Yvette Martin talks about ‘ When death come run’

By Stephen Weir

Cast members from left to right Luther Hansraj,   David Smith, Yvette Martin & Kevin Sinclair

If you pulled back the drapes at many Toronto events, you would find 52-year  Yvette Martin pulling the strings, firing up the musicians and cueing the talent.  This weekend, for the first time in many years, the Jamaican Canadian actress is going to be on this side of the curtain joking about running from death.

Martin has many titles – actress, artistic director, writer, stage manager, arts educator, forum theatre specialist and well, the list goes on. She has been actively working in the arts and entertainment sector in Toronto for the past 35 years. Although she has worked with various cultural groups and mainstream entertainment projects, she always credits the Black and Caribbean theatres for laying the foundation for her successes.

This weekend she is taking to the boards, staring in a two act play that she also wrote and directs at the Al Green Theatre (Bathurst and Bloor) in downtown Toronto. When Death Come Run is a Caribbean-style comedy mystery, staring an all-Caribbean Canadian cast of John Phillips, David Smith, Kevin Sinclair, Jason Crooks Carla Boutwell and Luther Hansraj.

The Caribbean Camera attended a rehearsal of the play in the basement of the Yorkdale shopping centre in Toronto.
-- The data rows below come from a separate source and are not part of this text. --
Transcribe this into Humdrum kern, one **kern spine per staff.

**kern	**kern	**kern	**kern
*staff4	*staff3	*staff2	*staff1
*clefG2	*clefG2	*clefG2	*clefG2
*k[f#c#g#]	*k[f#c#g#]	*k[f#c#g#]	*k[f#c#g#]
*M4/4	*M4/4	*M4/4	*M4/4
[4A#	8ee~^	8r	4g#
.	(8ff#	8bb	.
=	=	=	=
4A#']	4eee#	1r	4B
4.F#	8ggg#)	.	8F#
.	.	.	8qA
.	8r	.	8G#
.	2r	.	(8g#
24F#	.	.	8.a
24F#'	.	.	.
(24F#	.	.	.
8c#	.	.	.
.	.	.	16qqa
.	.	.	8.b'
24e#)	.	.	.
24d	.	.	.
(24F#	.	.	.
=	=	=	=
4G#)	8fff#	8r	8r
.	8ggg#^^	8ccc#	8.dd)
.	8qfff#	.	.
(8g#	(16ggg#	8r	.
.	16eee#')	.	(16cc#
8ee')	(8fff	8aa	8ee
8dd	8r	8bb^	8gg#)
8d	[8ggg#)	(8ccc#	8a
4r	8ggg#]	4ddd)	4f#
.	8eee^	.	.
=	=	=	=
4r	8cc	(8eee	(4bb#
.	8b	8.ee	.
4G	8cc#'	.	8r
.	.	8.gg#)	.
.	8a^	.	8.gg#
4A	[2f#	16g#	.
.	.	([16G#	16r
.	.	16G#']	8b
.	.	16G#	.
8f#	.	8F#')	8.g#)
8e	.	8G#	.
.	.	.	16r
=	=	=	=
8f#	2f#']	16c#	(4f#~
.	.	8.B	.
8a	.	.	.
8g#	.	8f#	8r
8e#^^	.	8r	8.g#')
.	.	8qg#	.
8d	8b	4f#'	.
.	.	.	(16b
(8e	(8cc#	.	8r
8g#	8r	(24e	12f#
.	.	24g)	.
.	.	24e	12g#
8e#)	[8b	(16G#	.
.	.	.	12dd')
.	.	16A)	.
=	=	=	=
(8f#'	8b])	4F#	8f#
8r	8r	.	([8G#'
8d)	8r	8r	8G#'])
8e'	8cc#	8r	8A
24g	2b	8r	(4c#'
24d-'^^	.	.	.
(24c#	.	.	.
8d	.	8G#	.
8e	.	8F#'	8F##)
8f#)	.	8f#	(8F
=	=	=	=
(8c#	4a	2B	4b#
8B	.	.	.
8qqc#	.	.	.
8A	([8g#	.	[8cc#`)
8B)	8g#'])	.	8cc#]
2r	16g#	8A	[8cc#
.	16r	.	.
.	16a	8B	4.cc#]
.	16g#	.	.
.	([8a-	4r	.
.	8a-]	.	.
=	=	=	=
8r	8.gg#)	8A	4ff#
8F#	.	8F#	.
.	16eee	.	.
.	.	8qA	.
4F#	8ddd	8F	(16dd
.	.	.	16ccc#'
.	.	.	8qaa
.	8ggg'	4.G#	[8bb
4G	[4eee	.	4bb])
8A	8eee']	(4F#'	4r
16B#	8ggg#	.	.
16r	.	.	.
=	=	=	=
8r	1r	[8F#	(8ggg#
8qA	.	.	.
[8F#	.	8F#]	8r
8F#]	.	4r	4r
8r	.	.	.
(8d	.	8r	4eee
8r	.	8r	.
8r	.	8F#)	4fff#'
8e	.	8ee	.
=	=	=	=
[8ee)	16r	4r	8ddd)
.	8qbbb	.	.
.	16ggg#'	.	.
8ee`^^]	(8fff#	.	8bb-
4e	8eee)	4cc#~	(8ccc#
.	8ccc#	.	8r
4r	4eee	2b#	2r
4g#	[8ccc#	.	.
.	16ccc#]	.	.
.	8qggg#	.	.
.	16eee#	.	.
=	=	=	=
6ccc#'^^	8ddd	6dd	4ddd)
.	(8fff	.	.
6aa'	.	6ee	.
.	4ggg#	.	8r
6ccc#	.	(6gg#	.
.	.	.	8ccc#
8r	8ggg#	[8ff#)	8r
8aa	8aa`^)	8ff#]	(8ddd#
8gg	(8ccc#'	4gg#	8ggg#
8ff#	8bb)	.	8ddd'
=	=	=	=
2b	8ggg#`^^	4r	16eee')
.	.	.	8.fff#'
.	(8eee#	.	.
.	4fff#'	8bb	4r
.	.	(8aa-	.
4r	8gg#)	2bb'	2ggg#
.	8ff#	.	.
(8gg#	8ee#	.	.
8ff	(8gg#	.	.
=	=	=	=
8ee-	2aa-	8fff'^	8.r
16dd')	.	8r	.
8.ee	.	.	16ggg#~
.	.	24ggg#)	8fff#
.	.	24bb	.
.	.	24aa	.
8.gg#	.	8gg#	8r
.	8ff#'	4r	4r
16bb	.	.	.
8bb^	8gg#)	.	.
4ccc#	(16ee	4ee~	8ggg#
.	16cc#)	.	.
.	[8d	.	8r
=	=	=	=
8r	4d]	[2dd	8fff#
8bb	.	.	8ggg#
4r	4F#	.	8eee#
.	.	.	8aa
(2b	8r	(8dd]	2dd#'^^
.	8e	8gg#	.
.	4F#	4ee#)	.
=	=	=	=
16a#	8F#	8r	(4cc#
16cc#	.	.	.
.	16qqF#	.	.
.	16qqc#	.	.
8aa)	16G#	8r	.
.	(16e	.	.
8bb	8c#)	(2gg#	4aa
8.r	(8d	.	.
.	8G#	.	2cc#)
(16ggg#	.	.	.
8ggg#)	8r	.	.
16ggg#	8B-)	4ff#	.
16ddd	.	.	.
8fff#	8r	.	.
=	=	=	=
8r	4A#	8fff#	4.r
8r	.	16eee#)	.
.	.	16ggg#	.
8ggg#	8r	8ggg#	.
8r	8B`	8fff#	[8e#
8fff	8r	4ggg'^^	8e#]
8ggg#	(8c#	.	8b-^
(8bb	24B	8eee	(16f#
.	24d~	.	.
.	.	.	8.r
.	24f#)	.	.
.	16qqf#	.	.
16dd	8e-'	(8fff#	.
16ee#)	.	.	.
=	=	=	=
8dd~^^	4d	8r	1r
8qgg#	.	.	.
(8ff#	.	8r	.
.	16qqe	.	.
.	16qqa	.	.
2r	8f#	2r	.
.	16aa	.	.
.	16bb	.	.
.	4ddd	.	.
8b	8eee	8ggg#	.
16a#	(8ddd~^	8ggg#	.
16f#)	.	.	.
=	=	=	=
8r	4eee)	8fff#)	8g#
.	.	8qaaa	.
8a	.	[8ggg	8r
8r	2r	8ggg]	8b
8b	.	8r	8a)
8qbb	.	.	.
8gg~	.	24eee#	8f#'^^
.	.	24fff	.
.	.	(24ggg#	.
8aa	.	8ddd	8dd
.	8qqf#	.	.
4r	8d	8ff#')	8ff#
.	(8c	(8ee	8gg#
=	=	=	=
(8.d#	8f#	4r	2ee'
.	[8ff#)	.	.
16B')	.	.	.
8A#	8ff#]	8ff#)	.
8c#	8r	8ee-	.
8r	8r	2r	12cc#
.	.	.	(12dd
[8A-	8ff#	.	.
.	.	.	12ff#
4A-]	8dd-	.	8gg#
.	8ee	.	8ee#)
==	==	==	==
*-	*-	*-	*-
Six of the actors stayed around after the run-through to pose for pictures for the paper.

The play is written from a Jamaican perspective but despite its “part-patois” title, it is aimed at a general English-speaking audience. “ We, Caribbean people, look at death differently than most Canadians,” said Martin. “ I wrote When Death Come Run to give people a good time at the theatre. Death is something we all face and really it is painful talk. We, Caribbean people often use humour and laughter to mask the pain.”


“I was born in Kingston and my parents were from Portland,” she told the Caribbean Camera.

“ I still have cousins in Jamaica and I still have a sense of what is was like to grow up there.  A lot of  those fables that I heard as a kid, are now blended stories inside my head.  My grandmother was a great storyteller, and that is something I also live by. My life is a story but I don’t put an end on it.”

Set in the parish of Portland, Jamaica in the early 1970’s, the play focuses on two brothers in their late 60’s, Joshua Jenkins, the local tailor (John Phillips) and his brother Jerimiah Jenkins, the local grave digger and part time medicine man (David Smith) and their extended dysfunctional family as they all try to come to terms with their own daemons as the small village is faced with a rash of unexplained deaths. The Jenkins family is long standing and well respected in their small Jamaican village, but when their alcoholic niece comes to visit, you can expect things to change.


“With Caribbean theatre, you can take the liberty of making everything more exaggerated. This is story telling that is larger than life,” Martin said.  “ Our audience is more participatory, they identify with the characters on stage and I enjoy that. When audiences can see themselves inside the story, I know we have won -big time .”


She said When Death Come Run, aself-financed play,” has just a brief weekend run” to test how it is received.”

“This is about creating work for our actors, writing stories for our community and making a point.  What I would like to do is to take this play all across the GTA and play not just for Caribbean theatres.”